Source text:
........

Nerds (relesased in 1983) have absolutely NOTHING to do with Revenge of The Nerds (released in 1984).  It would be like a candy coming out in 2013 named EPIC (because everything in 2013 is EPIC) these little naked Fraggle Rock looking characters (they all look like a hairless and tail-less Wembley) just had to look somewhat like little jumbly colored rocks (which is what the candy looked like).  The brilliance of this candy is that each box had separate compartments for each flavor, and allowed kids a CHOICE as to which flavor they wanted, and there was such a quantity of nerds in each box, that they could feel free to dole out palm-fulls of nerds to their friends in the flavors of their choosing.  Played into some very deep psychological kid shit about sharing and power.  Smart move nerds.

........

Provided records:

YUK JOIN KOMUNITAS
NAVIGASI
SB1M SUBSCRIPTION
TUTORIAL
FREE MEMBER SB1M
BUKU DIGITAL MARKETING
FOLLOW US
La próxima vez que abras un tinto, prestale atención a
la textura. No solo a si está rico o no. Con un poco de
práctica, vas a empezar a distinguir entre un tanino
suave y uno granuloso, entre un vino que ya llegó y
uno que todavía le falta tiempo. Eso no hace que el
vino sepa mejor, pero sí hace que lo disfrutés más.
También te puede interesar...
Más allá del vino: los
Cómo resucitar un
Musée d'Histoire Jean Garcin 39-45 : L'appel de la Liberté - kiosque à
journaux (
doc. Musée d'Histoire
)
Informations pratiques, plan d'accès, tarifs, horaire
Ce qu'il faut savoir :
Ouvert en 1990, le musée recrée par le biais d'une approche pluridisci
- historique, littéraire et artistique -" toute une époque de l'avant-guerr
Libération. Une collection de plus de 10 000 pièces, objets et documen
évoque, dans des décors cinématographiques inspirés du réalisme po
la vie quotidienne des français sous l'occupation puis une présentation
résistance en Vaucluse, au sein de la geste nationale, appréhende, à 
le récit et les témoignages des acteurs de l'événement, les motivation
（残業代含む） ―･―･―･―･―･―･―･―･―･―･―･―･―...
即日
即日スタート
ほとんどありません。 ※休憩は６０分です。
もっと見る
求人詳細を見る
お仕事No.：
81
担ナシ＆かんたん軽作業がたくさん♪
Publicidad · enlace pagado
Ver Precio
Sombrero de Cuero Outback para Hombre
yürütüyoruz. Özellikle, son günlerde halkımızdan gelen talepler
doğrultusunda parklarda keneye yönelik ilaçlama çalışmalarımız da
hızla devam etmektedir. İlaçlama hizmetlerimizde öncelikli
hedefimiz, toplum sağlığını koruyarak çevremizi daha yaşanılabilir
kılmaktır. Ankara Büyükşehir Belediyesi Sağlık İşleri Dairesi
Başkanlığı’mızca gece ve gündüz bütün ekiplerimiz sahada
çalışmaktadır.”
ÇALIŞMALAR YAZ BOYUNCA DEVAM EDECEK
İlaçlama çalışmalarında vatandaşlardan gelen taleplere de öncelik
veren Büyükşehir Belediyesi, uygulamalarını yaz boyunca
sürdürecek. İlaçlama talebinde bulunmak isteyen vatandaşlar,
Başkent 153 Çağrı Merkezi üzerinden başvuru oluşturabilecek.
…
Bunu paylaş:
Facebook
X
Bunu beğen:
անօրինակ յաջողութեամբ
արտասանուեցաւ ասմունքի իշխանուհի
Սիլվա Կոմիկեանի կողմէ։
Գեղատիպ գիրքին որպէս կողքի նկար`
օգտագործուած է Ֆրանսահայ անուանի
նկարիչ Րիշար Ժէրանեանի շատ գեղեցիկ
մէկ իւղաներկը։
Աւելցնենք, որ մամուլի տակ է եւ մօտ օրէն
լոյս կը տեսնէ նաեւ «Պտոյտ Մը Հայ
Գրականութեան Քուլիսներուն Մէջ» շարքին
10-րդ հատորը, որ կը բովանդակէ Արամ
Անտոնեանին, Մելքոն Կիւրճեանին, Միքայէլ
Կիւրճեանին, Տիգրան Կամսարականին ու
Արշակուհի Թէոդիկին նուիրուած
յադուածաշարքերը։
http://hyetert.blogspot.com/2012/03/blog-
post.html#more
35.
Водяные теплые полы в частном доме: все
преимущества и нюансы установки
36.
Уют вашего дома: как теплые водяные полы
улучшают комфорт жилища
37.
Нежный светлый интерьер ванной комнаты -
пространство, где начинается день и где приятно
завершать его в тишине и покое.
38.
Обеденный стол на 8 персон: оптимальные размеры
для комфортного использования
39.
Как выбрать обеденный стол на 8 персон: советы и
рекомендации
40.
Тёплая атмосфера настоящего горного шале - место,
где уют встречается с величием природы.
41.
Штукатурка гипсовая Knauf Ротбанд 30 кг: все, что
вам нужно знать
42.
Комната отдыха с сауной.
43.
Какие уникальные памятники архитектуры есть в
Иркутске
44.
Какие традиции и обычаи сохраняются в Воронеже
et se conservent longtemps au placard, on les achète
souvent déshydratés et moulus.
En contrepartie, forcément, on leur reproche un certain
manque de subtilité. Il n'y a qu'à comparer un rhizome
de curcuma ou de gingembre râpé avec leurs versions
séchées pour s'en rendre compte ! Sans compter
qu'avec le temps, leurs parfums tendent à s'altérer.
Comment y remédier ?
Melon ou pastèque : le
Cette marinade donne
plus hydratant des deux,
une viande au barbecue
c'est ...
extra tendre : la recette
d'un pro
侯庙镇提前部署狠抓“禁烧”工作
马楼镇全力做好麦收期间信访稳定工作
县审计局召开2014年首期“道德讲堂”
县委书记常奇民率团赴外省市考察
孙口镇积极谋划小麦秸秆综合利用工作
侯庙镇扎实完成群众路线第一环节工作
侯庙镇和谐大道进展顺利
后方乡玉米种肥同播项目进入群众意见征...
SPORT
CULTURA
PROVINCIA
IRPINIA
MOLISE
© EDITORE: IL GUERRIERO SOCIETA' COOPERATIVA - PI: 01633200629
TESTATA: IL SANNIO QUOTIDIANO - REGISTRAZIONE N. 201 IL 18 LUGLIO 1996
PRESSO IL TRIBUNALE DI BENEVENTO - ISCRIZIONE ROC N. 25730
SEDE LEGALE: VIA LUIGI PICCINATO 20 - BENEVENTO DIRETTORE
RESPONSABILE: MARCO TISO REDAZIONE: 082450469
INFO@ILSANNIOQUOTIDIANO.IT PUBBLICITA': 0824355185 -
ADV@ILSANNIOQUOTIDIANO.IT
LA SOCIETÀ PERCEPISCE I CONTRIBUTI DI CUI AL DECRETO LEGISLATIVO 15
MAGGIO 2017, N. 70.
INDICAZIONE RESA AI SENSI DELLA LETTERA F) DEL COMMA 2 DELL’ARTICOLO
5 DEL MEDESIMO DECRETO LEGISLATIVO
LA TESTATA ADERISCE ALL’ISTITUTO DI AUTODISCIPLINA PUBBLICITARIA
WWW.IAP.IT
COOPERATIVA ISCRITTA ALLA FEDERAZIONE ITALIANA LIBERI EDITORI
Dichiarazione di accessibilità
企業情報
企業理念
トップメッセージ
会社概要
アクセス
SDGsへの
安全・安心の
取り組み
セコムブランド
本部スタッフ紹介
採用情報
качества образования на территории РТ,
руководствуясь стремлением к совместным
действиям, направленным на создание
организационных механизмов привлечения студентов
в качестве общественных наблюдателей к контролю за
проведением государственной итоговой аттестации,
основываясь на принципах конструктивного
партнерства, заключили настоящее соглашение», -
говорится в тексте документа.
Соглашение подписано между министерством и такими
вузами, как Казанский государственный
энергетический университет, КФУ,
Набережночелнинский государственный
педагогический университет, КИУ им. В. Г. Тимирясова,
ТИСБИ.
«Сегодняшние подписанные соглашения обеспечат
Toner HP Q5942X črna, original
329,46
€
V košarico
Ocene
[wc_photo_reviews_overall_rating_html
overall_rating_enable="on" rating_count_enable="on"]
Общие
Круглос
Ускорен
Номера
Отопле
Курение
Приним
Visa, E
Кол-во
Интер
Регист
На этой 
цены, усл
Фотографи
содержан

........

Work task 1: According to the Nerds candy passage, what design feature of each box gave kids a choice of flavor?
Work task 2: Pick up the passage about Nerds candy after its final sentence and write a few more sentences in the same voice.

Exercise output 1: Each box had separate compartments for each flavor.

Exercise output 2:
  • 15  Sour Patch Kids

The sour patch kid is disgusting in a way.  Most snack mascots are figureheads either enjoying the product, encouraging others to enjoy it, or trying to protect it from being stolen (usually by kids).  This little sadomasichistic fuck “is” the product you will be consuming.  He basically is encouraging you to eat him and all his sickeningly sweet and sour goodness.

 

 

  • 14  The Noid

Made by the same clay animators who brought you the California Raisins, and the Cookie Guys, the noid was Domino’s original anthropomorphic representation of the little burnt bubbles you get from some bad take out pizza.  By ordering Domino’s you would be avoiding the Noid, because the pizza was basically made from a frozen block of cardboard and didn’t have defects actual pizza sometimes would encur with actual cooking.

 

  • 13  Buzz Bee

It takes balls for a mascot to try to sell “healthy-ish” slightly sweetened Cheerios to kids when there are cereals on the market with floating marshmallows, and cookies in them.  But then again, he did fuck with Hulk Hogan, and live to tell about it.  He’s also voiced by Billy West, the same guy who does the voice of Fry on Futurama, and both Ren & Stimpy.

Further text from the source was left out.